**Extrait choisi**:
En débarquant, Le Gentil apprit de Desforges, gouverneur de la colonie, que la guerre entre les Français et les Anglais était très-vive dans l’Inde, et que par suite de cet état de choses il aurait beaucoup de peine à se rendre à Pondichéry. Ce contre-temps l’inquiéta. Il espérait néanmoins trouver une occasion de passer à la côte de Coromandel : six mois d’attente se passèrent ; l’occasion ne s’offrit point. Cependant l’époque du passage de Venus devant le soleil approchait. L’astronome était dans l’anxiété la plus pénible. C’est alors que, comme dernière ressource et pour ne pas perdre tout-a-fait son voyage, il forma le projet d’aller à l’île Rodrigue , à cent lieues au vent de l’Ile-de-France, quoi qu’il fût fort douteux qu’on pût voir à Rodrigue l’entrée de Vénus sur le soleil.

Déjà Le Gentil faisait ses préparatifs de départ pour se rendre à Rodrigue, où il se fût rencontré avec l’astronome Pingré, lorsqu’une frégate , arrivant de France, apporta des ordres aussi importants que pressés pour nos possessions de la presqu’île de l’Inde. Desforges expédia promptement la frégate la Sylphide pour porter ces dépêches à Pondichéry. Le Gentil passa sur ce bâtiment qui partit de l’Ile-de-France le 11 mars 1761.

Ce voyage fut malheureux pour notre astronome. La Sylphide, arrêtée par le calme, contrariée par les vents, erra pendant cinq semaines dans les mers d’Afrique ; et lorsqu’elle parut devant Mahé, le 24 mai, ce fut pour apprendre que cette place et Pondichéry venaient de tomber au pouvoir des Anglais. La frégate s’éloignant sous toutes voiles, alla’ mouiller à Punta-de-Galle, sur la côte de Ceilan , où les Hollandais lui confirmèrent la nouvelle de nos désastres.

La mission de la Sylphide devenant dès-lors inutile, le commandant de ce bâtiment crut devoir quitter au plus vite ces parages, malgré les vives instances de Le Gentil, qui avait voulu à tout prix débarquer au Coromandel. La frégate appareilla le 3o mai pour retourner à l Ile-de- France. Un grand frais favorisa sa marche ; bientôt elle fut loin des côtes de l’Inde.

**Données fournies**:
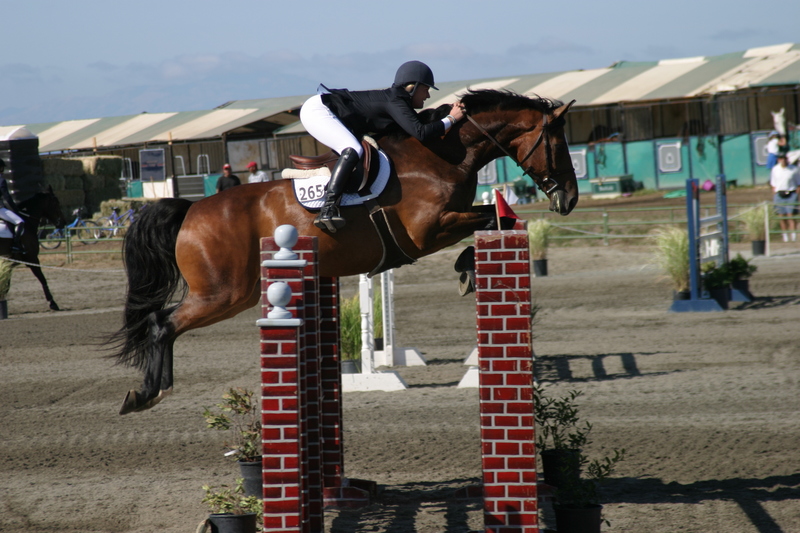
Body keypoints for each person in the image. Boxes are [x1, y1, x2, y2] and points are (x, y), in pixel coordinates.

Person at [299, 60, 466, 233]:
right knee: (353, 149)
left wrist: (448, 112)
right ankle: (328, 207)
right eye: (426, 89)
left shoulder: (398, 101)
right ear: (412, 87)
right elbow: (421, 132)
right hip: (318, 110)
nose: (428, 96)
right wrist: (452, 119)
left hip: (328, 110)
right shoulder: (396, 101)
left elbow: (420, 126)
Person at [769, 153, 800, 242]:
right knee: (781, 216)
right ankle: (785, 235)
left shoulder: (794, 169)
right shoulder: (775, 169)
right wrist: (775, 192)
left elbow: (798, 183)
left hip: (791, 193)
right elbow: (773, 183)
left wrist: (796, 193)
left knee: (790, 215)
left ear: (787, 159)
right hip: (779, 194)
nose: (783, 160)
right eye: (781, 158)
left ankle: (793, 235)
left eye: (784, 158)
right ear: (778, 160)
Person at [0, 158, 25, 253]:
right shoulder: (1, 180)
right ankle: (15, 245)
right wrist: (15, 209)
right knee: (20, 221)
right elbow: (7, 197)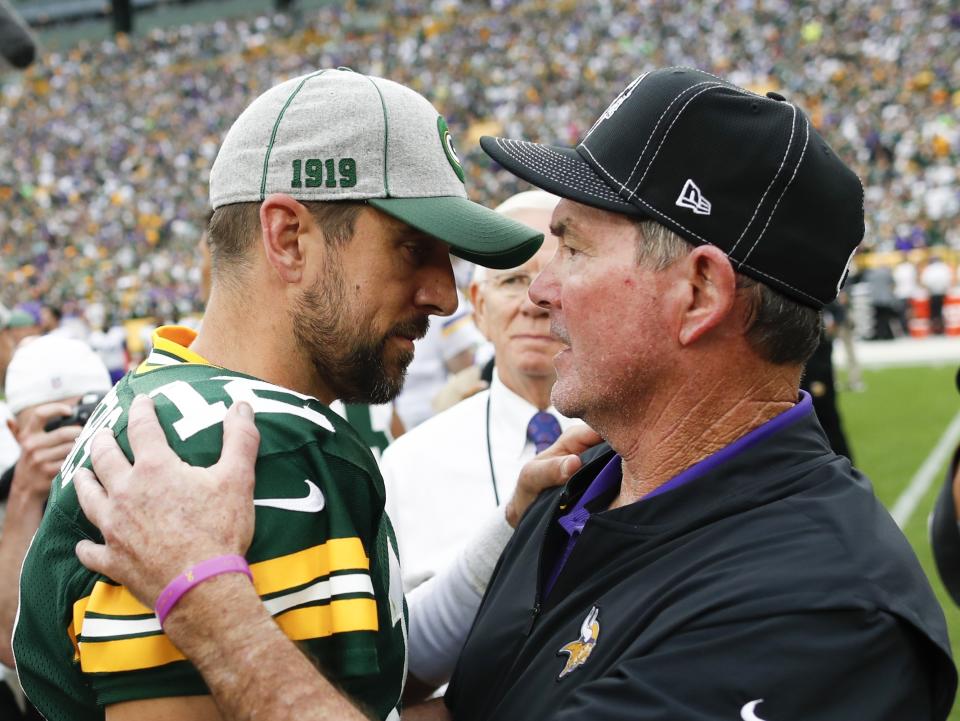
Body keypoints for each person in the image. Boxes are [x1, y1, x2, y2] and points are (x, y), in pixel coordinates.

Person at [63, 68, 957, 720]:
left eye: (570, 245)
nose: (536, 290)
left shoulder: (817, 614)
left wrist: (213, 606)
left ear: (699, 294)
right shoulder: (578, 487)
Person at [12, 67, 544, 721]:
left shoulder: (159, 398)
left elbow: (352, 684)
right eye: (412, 248)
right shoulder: (264, 443)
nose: (445, 293)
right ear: (289, 237)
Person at [382, 190, 577, 591]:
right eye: (513, 280)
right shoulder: (409, 466)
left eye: (560, 278)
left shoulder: (636, 447)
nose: (533, 302)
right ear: (479, 307)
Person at [0, 336, 112, 719]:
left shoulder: (142, 465)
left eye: (85, 413)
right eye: (54, 423)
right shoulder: (9, 497)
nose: (73, 431)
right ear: (16, 432)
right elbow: (7, 645)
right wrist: (25, 496)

**Selon les informations**:
A. Pouvez-vous modifier le passage de l'extrait allant de "Déjà Le Gentil" à "11 mars 1761." en y remplaçant "Pondichéry" par "Chandernagor" ?
B. Quelles personnes l'extrait désigne-t-il par leur nom ?
Les items ne jouent ici aucun rôle.

**Série de réponses**:
A.
Déjà Le Gentil faisait ses préparatifs de départ pour se rendre à Rodrigue, où il se fût rencontré avec l’astronome Pingré, lorsqu’une frégate , arrivant de France, apporta des ordres aussi importants que pressés pour nos possessions de la presqu’île de l’Inde. Desforges expédia promptement la frégate la Sylphide pour porter ces dépêches à Chandernagor. Le Gentil passa sur ce bâtiment qui partit de l’Ile-de-France le 11 mars 1761.

B. Le Gentil, Desforges, Pingré